_YOUR OBJECTIVE_
Among the lines below, list those containing the string "supervisorctl".

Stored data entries

• • • •

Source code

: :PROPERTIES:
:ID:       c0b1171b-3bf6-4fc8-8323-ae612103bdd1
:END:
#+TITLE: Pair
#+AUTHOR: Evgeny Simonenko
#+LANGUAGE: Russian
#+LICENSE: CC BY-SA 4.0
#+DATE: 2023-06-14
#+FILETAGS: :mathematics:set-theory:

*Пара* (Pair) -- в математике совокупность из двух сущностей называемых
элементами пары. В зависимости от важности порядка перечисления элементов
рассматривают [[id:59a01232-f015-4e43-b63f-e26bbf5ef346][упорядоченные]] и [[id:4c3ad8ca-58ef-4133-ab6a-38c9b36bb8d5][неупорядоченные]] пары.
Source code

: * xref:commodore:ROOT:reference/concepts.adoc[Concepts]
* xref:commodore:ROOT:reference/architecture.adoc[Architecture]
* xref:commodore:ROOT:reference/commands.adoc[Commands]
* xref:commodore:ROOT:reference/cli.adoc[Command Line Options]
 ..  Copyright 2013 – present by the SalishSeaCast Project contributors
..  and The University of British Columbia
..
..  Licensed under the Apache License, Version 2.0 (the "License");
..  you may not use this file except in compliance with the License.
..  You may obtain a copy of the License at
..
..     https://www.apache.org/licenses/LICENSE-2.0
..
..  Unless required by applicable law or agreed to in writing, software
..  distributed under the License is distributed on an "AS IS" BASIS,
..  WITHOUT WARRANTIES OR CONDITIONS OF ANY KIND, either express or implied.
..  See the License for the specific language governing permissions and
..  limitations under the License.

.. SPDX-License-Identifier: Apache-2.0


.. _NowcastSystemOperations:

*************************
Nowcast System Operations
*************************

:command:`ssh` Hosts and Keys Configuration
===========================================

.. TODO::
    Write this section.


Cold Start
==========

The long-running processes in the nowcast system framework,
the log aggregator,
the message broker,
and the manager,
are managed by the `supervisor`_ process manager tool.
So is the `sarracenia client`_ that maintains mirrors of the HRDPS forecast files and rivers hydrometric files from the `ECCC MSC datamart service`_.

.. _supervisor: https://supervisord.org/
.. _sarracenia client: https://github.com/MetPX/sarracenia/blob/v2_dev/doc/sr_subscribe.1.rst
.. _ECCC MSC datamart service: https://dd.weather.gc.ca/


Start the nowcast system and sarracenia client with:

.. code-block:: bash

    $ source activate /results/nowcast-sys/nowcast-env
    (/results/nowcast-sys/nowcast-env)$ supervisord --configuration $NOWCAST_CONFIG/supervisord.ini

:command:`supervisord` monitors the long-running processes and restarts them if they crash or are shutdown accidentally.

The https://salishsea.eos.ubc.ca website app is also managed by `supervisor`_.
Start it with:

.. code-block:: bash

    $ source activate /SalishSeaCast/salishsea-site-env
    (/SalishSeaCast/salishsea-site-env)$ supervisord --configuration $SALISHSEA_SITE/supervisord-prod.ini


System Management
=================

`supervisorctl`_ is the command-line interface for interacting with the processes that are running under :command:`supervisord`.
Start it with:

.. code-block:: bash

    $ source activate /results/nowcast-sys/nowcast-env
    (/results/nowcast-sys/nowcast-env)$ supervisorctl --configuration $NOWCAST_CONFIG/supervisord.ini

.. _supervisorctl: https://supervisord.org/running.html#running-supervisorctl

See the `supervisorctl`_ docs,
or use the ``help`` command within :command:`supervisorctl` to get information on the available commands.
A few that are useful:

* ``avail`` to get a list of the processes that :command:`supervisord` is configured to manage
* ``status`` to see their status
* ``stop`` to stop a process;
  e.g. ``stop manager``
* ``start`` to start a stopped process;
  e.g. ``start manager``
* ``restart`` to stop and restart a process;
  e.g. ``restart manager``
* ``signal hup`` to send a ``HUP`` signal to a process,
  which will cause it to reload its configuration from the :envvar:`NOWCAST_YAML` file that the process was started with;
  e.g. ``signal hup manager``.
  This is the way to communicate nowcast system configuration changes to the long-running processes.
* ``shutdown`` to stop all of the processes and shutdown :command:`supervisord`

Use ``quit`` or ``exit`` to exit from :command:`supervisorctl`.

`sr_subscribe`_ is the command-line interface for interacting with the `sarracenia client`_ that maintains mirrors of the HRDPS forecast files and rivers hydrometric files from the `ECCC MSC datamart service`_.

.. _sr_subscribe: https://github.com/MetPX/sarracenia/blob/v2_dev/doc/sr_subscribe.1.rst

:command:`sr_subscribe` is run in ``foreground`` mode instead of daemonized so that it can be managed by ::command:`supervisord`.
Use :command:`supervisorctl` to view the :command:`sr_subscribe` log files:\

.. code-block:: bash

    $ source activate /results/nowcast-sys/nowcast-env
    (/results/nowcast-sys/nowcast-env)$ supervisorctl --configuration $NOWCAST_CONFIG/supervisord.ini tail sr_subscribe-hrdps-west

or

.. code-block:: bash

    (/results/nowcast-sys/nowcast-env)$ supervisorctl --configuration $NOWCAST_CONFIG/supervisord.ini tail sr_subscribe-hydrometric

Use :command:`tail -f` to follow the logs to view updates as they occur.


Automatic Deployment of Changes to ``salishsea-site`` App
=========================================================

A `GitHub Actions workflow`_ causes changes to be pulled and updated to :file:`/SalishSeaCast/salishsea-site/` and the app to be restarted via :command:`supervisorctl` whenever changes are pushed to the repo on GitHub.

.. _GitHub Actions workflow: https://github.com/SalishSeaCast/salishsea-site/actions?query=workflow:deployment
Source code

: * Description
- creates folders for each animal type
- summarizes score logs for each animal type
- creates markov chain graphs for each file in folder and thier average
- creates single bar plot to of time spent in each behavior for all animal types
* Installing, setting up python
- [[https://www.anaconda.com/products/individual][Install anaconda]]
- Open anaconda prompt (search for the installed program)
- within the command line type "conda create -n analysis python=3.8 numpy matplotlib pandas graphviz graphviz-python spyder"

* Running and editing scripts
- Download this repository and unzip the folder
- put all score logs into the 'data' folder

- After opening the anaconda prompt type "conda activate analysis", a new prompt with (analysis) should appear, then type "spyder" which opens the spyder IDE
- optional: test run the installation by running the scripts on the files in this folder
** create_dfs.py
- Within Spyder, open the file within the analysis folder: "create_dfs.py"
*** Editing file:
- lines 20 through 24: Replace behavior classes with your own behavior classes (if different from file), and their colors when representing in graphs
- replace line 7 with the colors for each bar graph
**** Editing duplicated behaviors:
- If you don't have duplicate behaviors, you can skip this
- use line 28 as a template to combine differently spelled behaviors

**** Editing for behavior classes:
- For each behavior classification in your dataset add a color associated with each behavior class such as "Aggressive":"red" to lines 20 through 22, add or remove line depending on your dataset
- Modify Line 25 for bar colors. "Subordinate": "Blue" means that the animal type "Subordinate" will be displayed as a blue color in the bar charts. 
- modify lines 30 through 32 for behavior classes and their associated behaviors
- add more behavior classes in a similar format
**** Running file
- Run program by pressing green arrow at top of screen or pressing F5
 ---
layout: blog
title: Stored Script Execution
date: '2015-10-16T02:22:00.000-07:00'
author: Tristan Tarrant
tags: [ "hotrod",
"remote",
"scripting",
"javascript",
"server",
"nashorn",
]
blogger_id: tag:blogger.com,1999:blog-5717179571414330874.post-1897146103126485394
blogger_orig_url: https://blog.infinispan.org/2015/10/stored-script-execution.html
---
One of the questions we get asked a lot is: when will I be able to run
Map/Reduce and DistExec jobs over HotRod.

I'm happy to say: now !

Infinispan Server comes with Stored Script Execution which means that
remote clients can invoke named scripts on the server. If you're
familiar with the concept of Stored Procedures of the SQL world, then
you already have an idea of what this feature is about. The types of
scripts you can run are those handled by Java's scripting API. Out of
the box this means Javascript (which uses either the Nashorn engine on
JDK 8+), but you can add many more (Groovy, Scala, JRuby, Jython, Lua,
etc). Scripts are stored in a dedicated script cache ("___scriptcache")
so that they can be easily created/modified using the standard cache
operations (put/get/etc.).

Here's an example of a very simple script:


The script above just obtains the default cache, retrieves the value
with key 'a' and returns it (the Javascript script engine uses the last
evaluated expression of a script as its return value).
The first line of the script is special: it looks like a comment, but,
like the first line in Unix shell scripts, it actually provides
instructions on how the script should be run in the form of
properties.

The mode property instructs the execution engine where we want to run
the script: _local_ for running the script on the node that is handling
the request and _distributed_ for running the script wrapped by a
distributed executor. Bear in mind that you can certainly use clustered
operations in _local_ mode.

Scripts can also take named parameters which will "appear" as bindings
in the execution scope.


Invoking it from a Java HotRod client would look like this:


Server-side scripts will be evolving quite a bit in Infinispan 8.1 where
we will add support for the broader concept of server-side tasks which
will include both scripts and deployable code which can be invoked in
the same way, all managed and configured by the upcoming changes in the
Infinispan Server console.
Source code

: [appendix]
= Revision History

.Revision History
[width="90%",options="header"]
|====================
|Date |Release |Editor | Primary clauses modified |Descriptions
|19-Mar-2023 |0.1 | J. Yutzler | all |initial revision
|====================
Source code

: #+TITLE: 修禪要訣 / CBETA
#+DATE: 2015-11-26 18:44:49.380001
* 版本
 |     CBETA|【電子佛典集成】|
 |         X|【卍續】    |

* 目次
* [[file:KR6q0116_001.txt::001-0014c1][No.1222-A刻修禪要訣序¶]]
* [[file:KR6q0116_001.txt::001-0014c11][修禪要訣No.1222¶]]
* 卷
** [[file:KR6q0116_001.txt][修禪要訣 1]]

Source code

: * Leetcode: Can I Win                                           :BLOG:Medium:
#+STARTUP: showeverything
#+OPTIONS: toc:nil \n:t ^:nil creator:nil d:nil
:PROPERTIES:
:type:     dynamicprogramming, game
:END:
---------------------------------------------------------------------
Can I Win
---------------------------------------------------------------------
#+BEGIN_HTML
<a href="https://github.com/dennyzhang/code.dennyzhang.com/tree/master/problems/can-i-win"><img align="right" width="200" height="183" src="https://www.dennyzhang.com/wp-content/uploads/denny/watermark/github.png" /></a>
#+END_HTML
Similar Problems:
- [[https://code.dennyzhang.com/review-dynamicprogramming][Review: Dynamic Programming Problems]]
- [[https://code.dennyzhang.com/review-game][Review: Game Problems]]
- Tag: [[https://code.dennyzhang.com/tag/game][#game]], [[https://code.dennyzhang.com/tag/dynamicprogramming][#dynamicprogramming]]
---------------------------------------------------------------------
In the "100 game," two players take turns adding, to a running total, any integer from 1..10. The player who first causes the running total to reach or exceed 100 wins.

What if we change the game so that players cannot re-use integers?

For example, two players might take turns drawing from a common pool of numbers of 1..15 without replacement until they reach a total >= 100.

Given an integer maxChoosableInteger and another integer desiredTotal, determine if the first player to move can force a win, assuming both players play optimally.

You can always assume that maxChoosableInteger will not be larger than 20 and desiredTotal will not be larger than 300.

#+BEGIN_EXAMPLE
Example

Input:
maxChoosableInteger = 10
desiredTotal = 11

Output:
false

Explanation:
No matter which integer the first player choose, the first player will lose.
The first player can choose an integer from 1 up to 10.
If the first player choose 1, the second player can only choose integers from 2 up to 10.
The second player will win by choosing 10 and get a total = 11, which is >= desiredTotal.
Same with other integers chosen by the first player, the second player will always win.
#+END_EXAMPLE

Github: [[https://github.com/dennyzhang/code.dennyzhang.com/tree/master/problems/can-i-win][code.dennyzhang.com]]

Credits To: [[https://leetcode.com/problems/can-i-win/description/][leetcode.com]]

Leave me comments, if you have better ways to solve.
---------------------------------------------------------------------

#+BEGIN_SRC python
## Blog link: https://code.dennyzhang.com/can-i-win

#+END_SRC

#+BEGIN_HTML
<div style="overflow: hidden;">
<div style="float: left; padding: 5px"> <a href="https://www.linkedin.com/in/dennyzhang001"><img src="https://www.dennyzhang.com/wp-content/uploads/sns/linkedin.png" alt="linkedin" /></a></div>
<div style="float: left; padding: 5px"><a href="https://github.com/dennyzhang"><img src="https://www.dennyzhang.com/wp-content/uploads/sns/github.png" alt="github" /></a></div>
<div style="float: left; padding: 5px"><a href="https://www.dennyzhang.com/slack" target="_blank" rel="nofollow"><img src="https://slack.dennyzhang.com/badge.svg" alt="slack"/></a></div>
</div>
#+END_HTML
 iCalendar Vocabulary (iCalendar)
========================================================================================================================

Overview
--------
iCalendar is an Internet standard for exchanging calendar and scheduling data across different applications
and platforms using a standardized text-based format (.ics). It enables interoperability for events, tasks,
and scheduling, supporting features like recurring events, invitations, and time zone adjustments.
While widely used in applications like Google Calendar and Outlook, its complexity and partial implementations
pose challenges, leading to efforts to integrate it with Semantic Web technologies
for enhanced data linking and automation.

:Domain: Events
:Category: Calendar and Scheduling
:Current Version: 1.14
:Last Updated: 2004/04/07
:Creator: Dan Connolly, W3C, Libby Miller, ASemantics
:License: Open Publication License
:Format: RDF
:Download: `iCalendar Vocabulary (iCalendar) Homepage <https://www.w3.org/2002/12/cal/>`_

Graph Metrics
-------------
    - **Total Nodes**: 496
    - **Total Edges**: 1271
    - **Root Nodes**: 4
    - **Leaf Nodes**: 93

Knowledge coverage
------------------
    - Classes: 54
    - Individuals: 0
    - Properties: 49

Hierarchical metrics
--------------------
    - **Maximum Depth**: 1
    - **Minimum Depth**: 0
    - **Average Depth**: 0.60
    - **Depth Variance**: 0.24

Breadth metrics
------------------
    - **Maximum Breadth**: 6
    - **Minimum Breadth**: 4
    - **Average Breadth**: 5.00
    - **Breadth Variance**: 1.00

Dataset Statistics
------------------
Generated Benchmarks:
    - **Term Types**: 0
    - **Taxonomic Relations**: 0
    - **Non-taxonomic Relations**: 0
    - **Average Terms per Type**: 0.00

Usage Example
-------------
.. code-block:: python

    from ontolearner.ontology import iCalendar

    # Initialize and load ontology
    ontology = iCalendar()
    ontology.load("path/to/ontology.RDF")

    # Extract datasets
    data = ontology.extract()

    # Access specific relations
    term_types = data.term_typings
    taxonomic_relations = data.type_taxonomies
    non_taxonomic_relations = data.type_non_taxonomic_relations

• • • •

_EXPECTED OUTPUT_
`supervisorctl`_ is the command-line interface for interacting with the processes that are running under :command:`supervisord`.
    (/results/nowcast-sys/nowcast-env)$ supervisorctl --configuration $NOWCAST_CONFIG/supervisord.ini
.. _supervisorctl: https://supervisord.org/running.html#running-supervisorctl
See the `supervisorctl`_ docs,
or use the ``help`` command within :command:`supervisorctl` to get information on the available commands.
Use ``quit`` or ``exit`` to exit from :command:`supervisorctl`.
Use :command:`supervisorctl` to view the :command:`sr_subscribe` log files:\
    (/results/nowcast-sys/nowcast-env)$ supervisorctl --configuration $NOWCAST_CONFIG/supervisord.ini tail sr_subscribe-hrdps-west
    (/results/nowcast-sys/nowcast-env)$ supervisorctl --configuration $NOWCAST_CONFIG/supervisord.ini tail sr_subscribe-hydrometric
A `GitHub Actions workflow`_ causes changes to be pulled and updated to :file:`/SalishSeaCast/salishsea-site/` and the app to be restarted via :command:`supervisorctl` whenever changes are pushed to the repo on GitHub.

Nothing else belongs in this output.